═════ PODANY TEKST

TKH ThyssenKrupp Energostal Toruń pokonał GKS Tychy 2:1 w meczu 23 kolejki PLH. Gole dla gospodarzy zdobyli Przemysław Bomastek i Tomasz Proszkiewicz zaś honorową bramkę dla tyszan zdobył Adrian Parzyszek. TKH odniosło trzecie kolejne zwycięstwo, natomiast lider tabeli poniósł czwartą z rzędu porażkę.

══════════
═════ WYODRĘBNIONE DANE

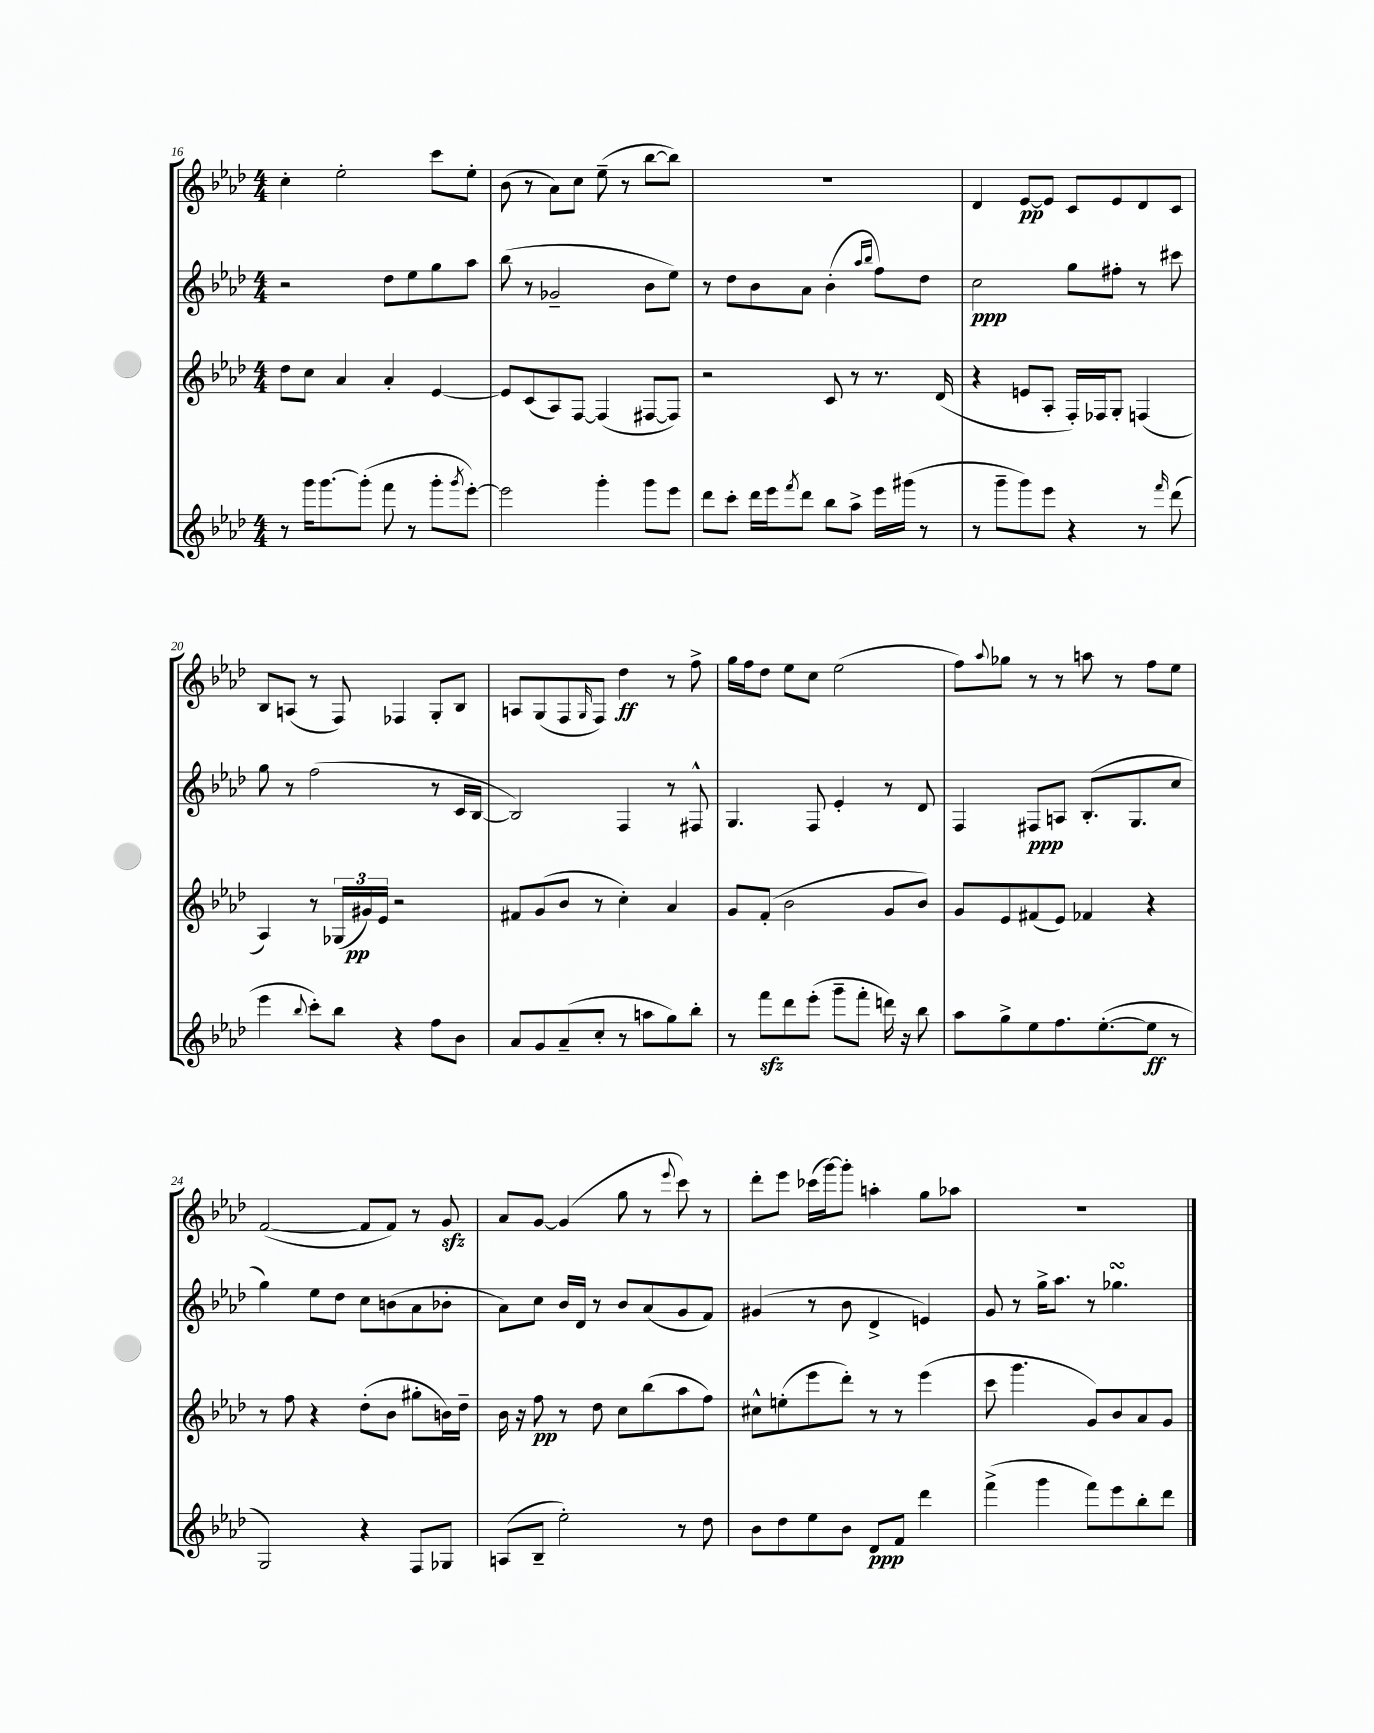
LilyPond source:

<<
\new StaffGroup <<
\new Staff = "s0" {
    \clef treble \key aes \major \numericTimeSignature \time 4/4
    c''4-. ees''2-. c'''8 ees''8-. |
    bes'8( r8 aes'8) c''8 ees''8--( r8 bes''8~ bes''8) |
    R1 |
    des'4 ees'8~\pp ees'8 c'8 ees'8 des'8 c'8 |
    bes8 a8( r8 f8) fes4 g8-. bes8 |
    a8 g8( f8 \grace { g16 } f8) des''4\ff r8 f''8-> |
    g''16 f''16 des''8 ees''8 c''8 ees''2( |
    f''8) \appoggiatura { aes''8 } ges''8 r8 r8 a''8 r8 f''8 ees''8 |
    f'2~( f'8 f'8) r8 g'8\sfz |
    aes'8 g'8~ g'4( g''8 r8 \appoggiatura { ees'''8 } c'''8) r8 |
    des'''8-. ees'''8 ces'''16( g'''16~) g'''8-. a''4-. g''8 aes''8 |
    R1 \bar "|." |
}
\new Staff = "s1" {
    \clef treble \key aes \major \numericTimeSignature \time 4/4
    r2 des''8 ees''8 g''8 aes''8 |
    bes''8( r8 ges'2-- bes'8 ees''8) |
    r8 des''8 bes'8 aes'8 bes'4-.( \grace { aes''16 bes''16 } f''8) des''8 |
    c''2\ppp g''8 fis''8-. r8 cis'''8 |
    g''8 r8 f''2( r8 c'16 bes16~ |
    bes2) f4 r8 fis8-^ |
    g4. f8 ees'4-. r8 des'8 |
    f4 fis8\ppp a8 bes8.-.( g8. c''8 |
    g''4) ees''8 des''8 c''8 b'8( aes'8 bes'8-. |
    aes'8) c''8 bes'16 des'16 r8 bes'8 aes'8( g'8 f'8) |
    gis'4( r8 bes'8 des'4-> e'4) |
    g'8 r8 g''16-> aes''8. r8 ges''4.\turn \bar "|." |
}
\new Staff = "s2" {
    \clef treble \key aes \major \numericTimeSignature \time 4/4
    des''8 c''8 aes'4 aes'4-. ees'4~ |
    ees'8 c'8( aes8) f8~ f4( fis8~ fis8) |
    r2 c'8 r8 r8. des'16( |
    r4 e'8 aes8-. f16-.) fes16 g8-. f4( |
    aes4) r8 \tuplet 3/2 { ges16( gis'16\pp) ees'16 } r2 |
    fis'8 g'8( bes'8 r8 c''4-.) aes'4 |
    g'8 f'8-.( bes'2 g'8 bes'8) |
    g'8 ees'8 fis'8( ees'8) fes'4 r4 |
    r8 f''8 r4 des''8-.( bes'8 gis''8-. b'16) des''16-- |
    bes'16 r16 f''8\pp r8 des''8 c''8 bes''8( aes''8 f''8) |
    cis''8-^ e''8-.( ees'''8 des'''8-.) r8 r8 ees'''4( |
    c'''8 g'''4. g'8) bes'8 aes'8 g'8 \bar "|." |
}
\new Staff = "s3" {
    \clef treble \key aes \major \numericTimeSignature \time 4/4
    r8 g'''16 g'''8.~ g'''8-.( f'''8 r8 g'''8-. \acciaccatura { g'''8 } ees'''8~-.) |
    ees'''2 g'''4-. g'''8 ees'''8 |
    des'''8 c'''8-. des'''16 ees'''16 \acciaccatura { f'''8 } des'''8 bes''8 aes''8-> ees'''16 gis'''16( r8 |
    r8 g'''8-- g'''8) ees'''8 r4 r8 \grace { f'''16 } des'''8( |
    ees'''4 \appoggiatura { bes''8 } c'''8-.) bes''8 r4 f''8 bes'8 |
    aes'8 g'8 aes'8--( c''8-. r8 a''8 g''8) bes''8-. |
    r8 f'''8\sfz des'''8 ees'''8-.( g'''8-- f'''8-. d'''16) r16 bes''8 |
    aes''8 g''8-> ees''8 f''8. ees''8.~-.( ees''8\ff r8 |
    g2) r4 f8 ges8 |
    a8( bes8-- ees''2-.) r8 des''8 |
    bes'8 des''8 ees''8 bes'8 des'8\ppp f'8 des'''4 |
    f'''4->( g'''4 f'''8) ees'''8 bes''8-. des'''8 \bar "|." |
}
>>
>>
\layout { \context { \Score currentBarNumber = #16 } }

══════════

**CELE ZADAŃ**.
1. Odpowiedz na poniższe pytania na podstawie tekstu o meczu TKH z GKS Tychy.
(a) Kto zdobył honorową bramkę dla tyszan?
(b) Którym z kolei zwycięstwem TKH był ten mecz?
(c) Którą porażkę z rzędu poniósł lider tabeli?
2. Przepisz fragment tekstu o meczu TKH z GKS Tychy, zaczynając od słów "TKH ThyssenKrupp Energostal" i kończąc na słowach "z rzędu porażkę.", i zmień w nim "honorową bramkę" na "jedyną bramkę".

**ODPOWIEDZI DO ZADAŃ**.
1.
(a) Adrian Parzyszek.
(b) Trzecim kolejnym zwycięstwem.
(c) Czwartą porażkę z rzędu.

2.
TKH ThyssenKrupp Energostal Toruń pokonał GKS Tychy 2:1 w meczu 23 kolejki PLH. Gole dla gospodarzy zdobyli Przemysław Bomastek i Tomasz Proszkiewicz zaś jedyną bramkę dla tyszan zdobył Adrian Parzyszek. TKH odniosło trzecie kolejne zwycięstwo, natomiast lider tabeli poniósł czwartą z rzędu porażkę.